Good Times and Half-Good-Times

There are some experiences in life which when we look back a year or two later, we would, retrospectively, call them ‘Good times’. There are even fewer instances where we are relatively care-free and experience something good and on the way home or just after we enter our homes, we know that they were ‘good times’. Tonight, my first Rodeo experience, to me, was the ‘good times’ of the second kind. I was fortunate to have been able to go to the Rodeo with my good Christian friends at the GBC. Thanks to the Rodeo Badges they got. So here at 2:00 am, back at my home, I sit crystallizing the quintessential part of that experience in ‘words’. ‘Words’ are important to me.

I wish to expound on the words ‘good times’. First the word ‘good’… I am reading St. Augustine’s 'Confessions'. So I am led to look at the word ‘good’ using the Augustinian lens.

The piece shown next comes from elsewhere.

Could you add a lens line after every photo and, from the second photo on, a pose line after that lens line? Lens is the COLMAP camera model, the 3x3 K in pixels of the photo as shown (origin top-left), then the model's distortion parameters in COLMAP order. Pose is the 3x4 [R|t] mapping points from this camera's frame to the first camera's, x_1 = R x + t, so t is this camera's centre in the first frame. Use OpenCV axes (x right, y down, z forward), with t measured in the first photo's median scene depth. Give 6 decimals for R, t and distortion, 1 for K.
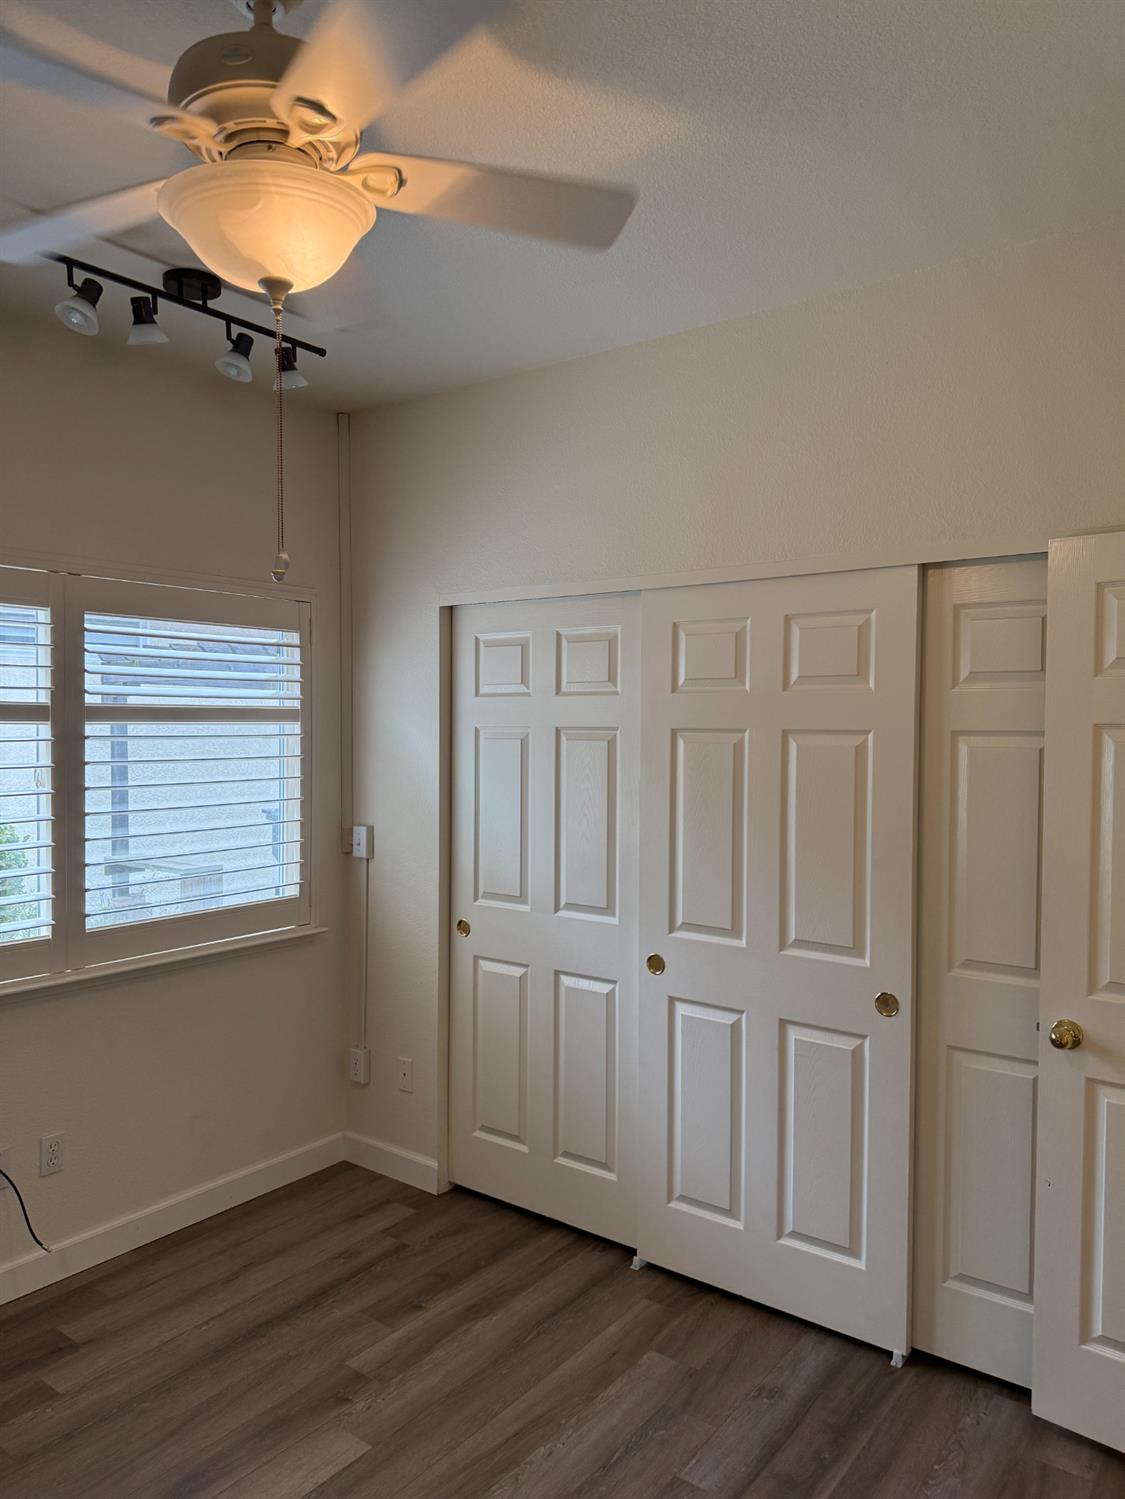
lens RADIAL K [[1064.7, 0, 561.8], [0, 1064.7, 743.4], [0, 0, 1]] dist [0.028717, -0.027637]
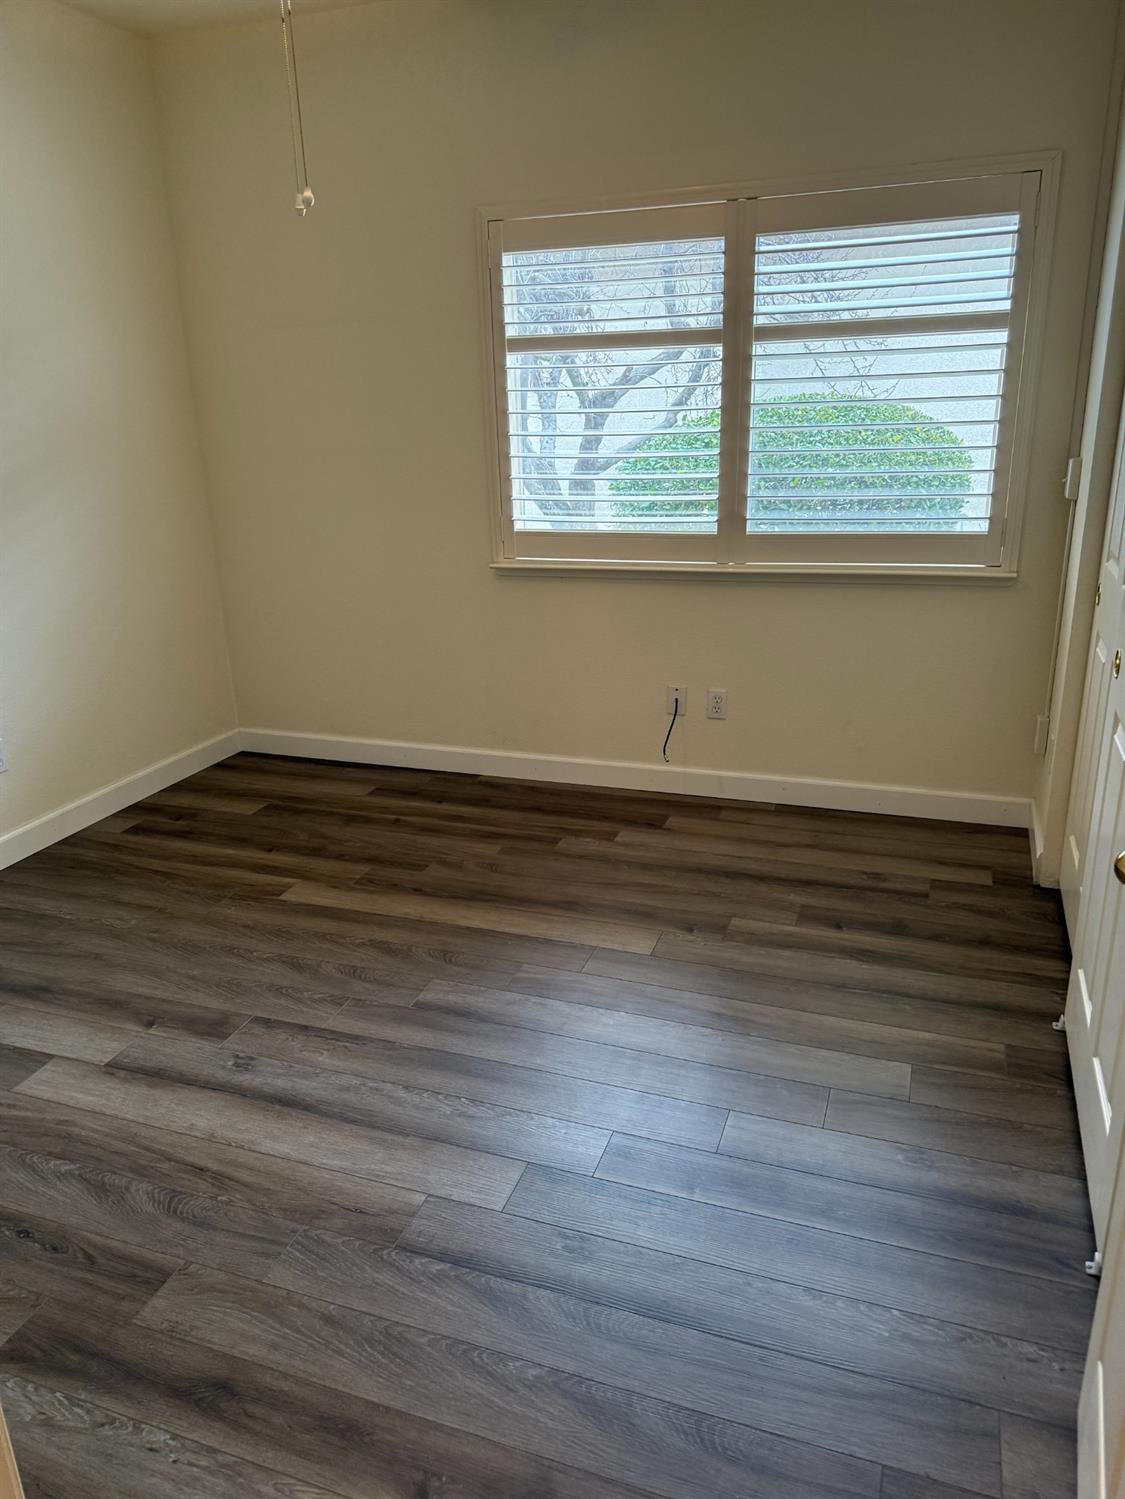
lens RADIAL K [[1064.7, 0, 562.6], [0, 1064.7, 758.2], [0, 0, 1]] dist [0.028717, -0.027637]
pose [[0.287286, 0.289669, -0.912994, 0.663659], [0.011439, 0.952070, 0.305666, 0.051234], [0.957777, -0.098257, 0.270203, 0.467553]]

As per St. Augustine’s world-view, there are two types of good(s) – the lower good(s) and the higher good(s). The lower good(s) are the good(s) that are in the earthly realms, contained within the physical realities of life – the sights and the sounds and the movements. The higher good(s) are in the heavenly realms, that transcend the physical realities. St. Augustine’s seminal idea, I believe is that an ‘ordinate’ experience of the lower goods would point us towards the higher goods and help us experience the highest of the higher goods, which is, having a relationship with God.

This idea I think, was beautifully encapsulated in the song ‘Hello World’ that was sung by Lady Antebellum at the concert in the Rodeo. Before singing this song, there was a special introduction, that this song was very special to the singers in the band. To put it bluntly, that song exuded with theism. Oh, I loved it. My mind was racing as I was enthralled by the lyrics. It is about a guy/girl with a ‘broken heart of steel’ despairing over the pointlessness of life. Then he/she finds ‘meaning’ in the smile of a little girl with chocolate on her face. He/she then finds deeper ‘meaning’ in his home and his family – wife/husband and kids. This ‘unfurls’ his/her faith. And the song ends with his/her falling on his/her knees in a ‘believing surrender’ to the One above.

The essence of this song, the way I see it through the Augustinian lens is that, the little things in life, like the blissful smile of a little girl and the heavier things of life like the assurance of life that comes with home and hearth are the ‘lower good(s)’of life which give meaning in the midst of our despair. And then through the assurance of this ‘meaning in spite of darkness’, the lower good(s) help us to exercise our faith and look up above and reach up and surrender to the ‘greatest good’ - God.

Now, the phrase ‘good times’ needs some exposition, because standing alone, the phrase makes only an illusionary sense of goodness. There is a popular saying, “When the real God arrives, the half-gods flee”. But C.S. Lewis, in his book ‘Four Loves’, says that the opposite is the truth. He says, “When the real God arrives, only then, the half-gods can stay”. The ‘good times’ we experience are like the half-gods. They can only make sense only if we have the assurance of a real God who promises eternal good. In other words, if we do not have the assurance of being with God, in this life and the next, then all the ‘good times’ we experience in this life is as non-sensical as setting the board to have some good-times by playing one last game of poker on the deck of the sinking Titanic. It is only when we have the assurance of enjoying the ‘real’ good times, eternally with God, will we truly be able to enjoy these half-good-times in this world. Good-times aren’t good-times without God-time in our life.

I had some ‘good times’ this evening, I thank God for them. They are just half-good. The real good is in the relationship with God. These half-good-times are just a fore-taste of the real good-times we will eternally celebrate with the Eternally Good One. May God be eternally praised.